# I think she is unfaithful



## Manoverboard (Oct 16, 2012)

Hie,
I hope you guys can help me. I have been married for more than fifteen years and it has not been smooth sailing most of the time. My wife and I now have three kids. Problem is I think my wife is unfaithful but can not prove it at the moment. One time I noticed that she was over friendly with her sister's husband. Next time they were not seeing eye to eye and when I asked her about it she claimed that he was hitting on her and she did not like it. I had a fight with the guy and now we dont relate anymore. I then found out that my best friend was always visiting her at her work place and when I asked her about it she admitted the visits but claimed that he would be bringing her messages from his wife with whom my wife is friends. I told the guy off and we dont see each other that much anymore. Now I have just found out that another friend of mine used to visit my house in my absence.When I asked her about it, she claims he only visited once. I have never really caught her but I believe she is running around and it is affecting our relationship. Is this enough reason to break off this relationship or what? While I love her, the thought that she fools around is killing me. Please help!


----------



## PBear (Nov 16, 2010)

Nobody else can tell you what's "enough". That's entirely up to you. In North America, you don't need to prove fault to get a divorce, so it's just up to you.

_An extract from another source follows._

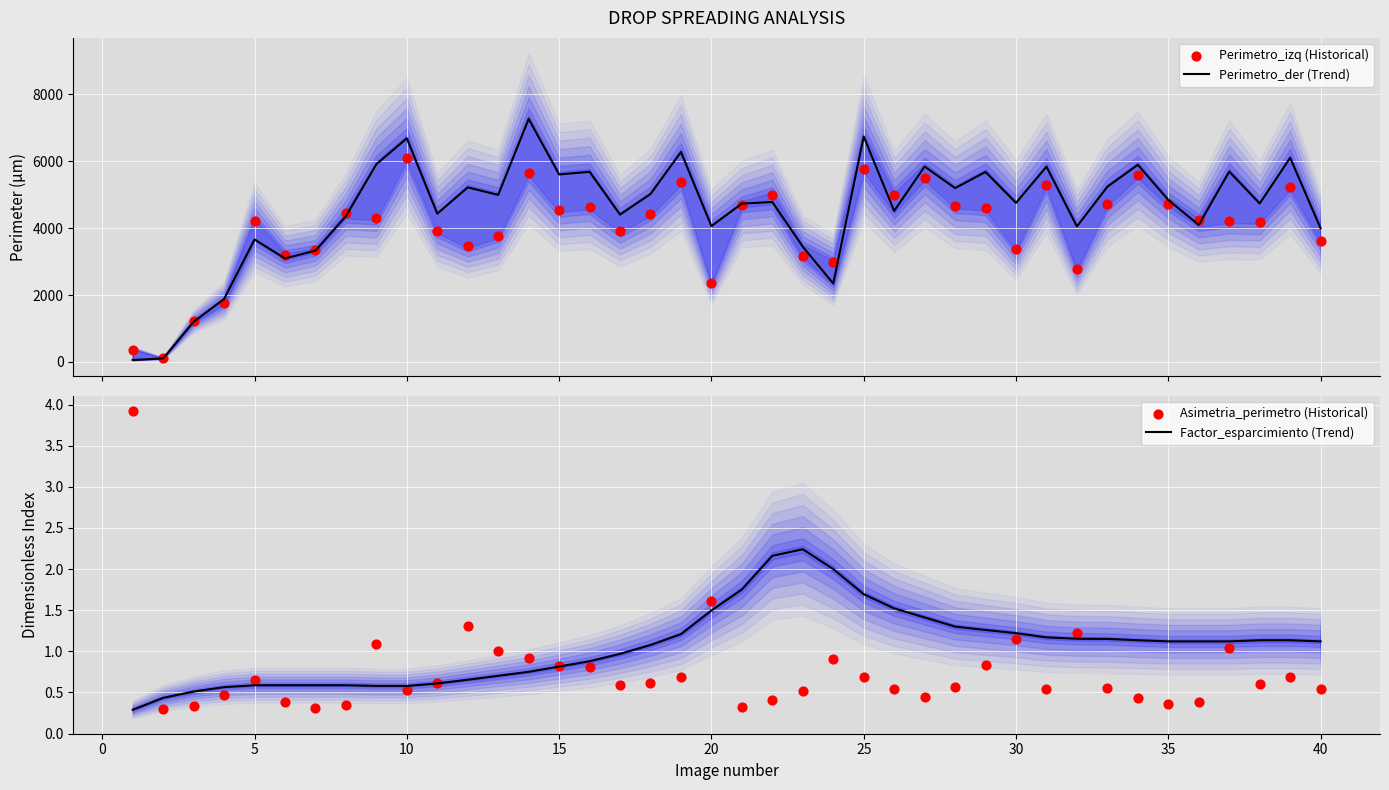

At how many categories does at least one series exceed 3345?

33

On the other hand, think about your kids. Have you done enough to be able to answer their questions when they get older, and they ask why you and mom split up? Are you just looking for a reason to split up?

C


----------



## SlowlyGettingWiser (Apr 7, 2012)

Why not take your questions to the Coping With Infidelity section of this website. ALL of the people there have been involved with a cheating spouse (or WERE a cheating spouse) and will have much better advice that is specifically aimed at helping you FIND PEACE OF MIND.

Good luck.


----------



## Toffer (Jan 31, 2012)

Start to investigate your wife's activities quietly

Get the cell phone records for as far back as you can. Look for alot of texts/calls to a number or two that you don't recognize

Get a keylogger on your PC and buy some voice activated recorders and place one under the front seat of her car (cheaters feel comfortable talking to their lovers while in the safety of their cars)

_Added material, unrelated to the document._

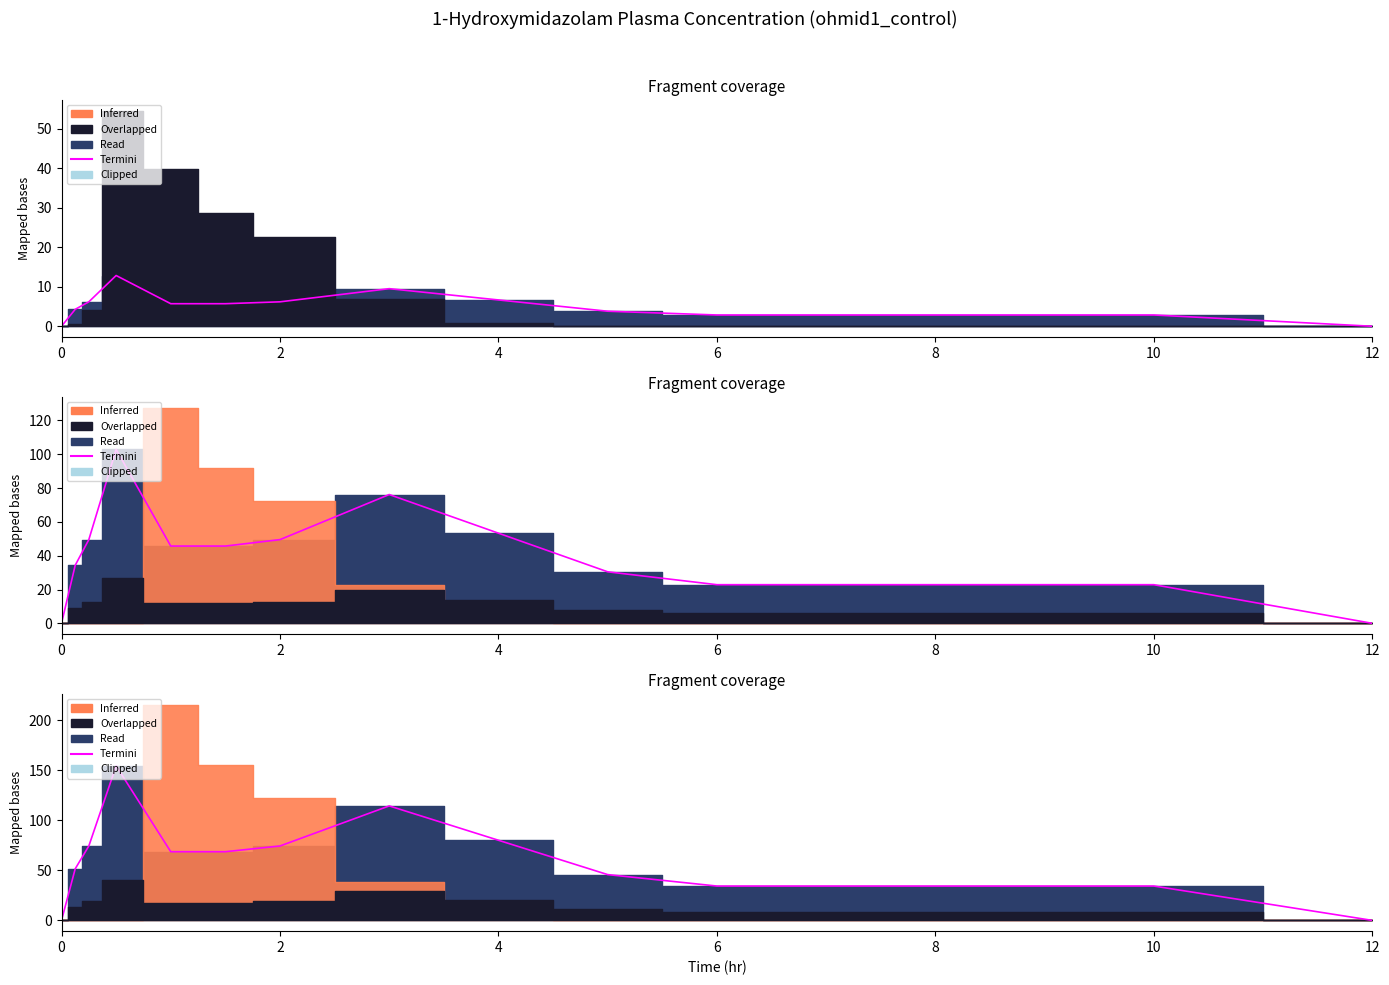

True or false: Termini and mean_sd outline cross at least once.

False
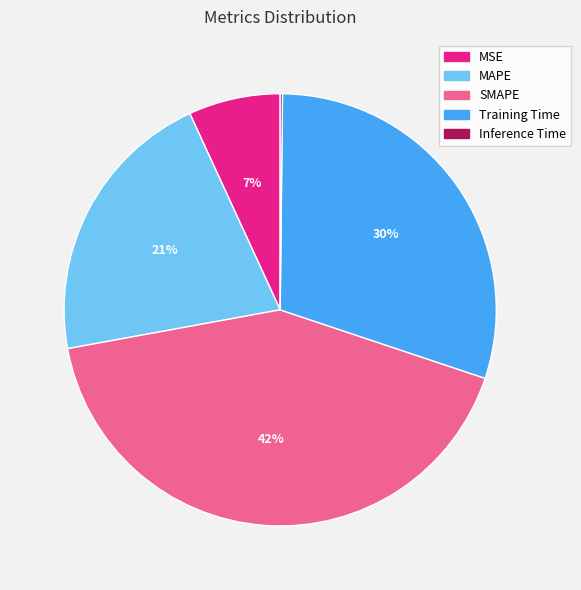

To the nearest percent, what is the average slice percentage?

20%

Your story doesn't sound too promising though. I'd be surprised if she wasn't at least in an emotional affair or two. The visits to the house are really troubling me though


----------



## wiigirl (Jun 14, 2012)

PBear said:


> Nobody else can tell you what's "enough". That's entirely up to you. In North America, you don't need to prove fault to get a divorce, so it's just up to you.
> 
> On the other hand, think about your kids. Have you done enough to be able to answer their questions when they get older, and they ask why you and mom split up? Are you just looking for a reason to split up?
> 
> C


:iagree:
Tred slowly....think about everything.








_Posted via Mobile Device_


----------



## DavidWYoung (Feb 3, 2012)

How about a VAR or two from Radio Shack?


----------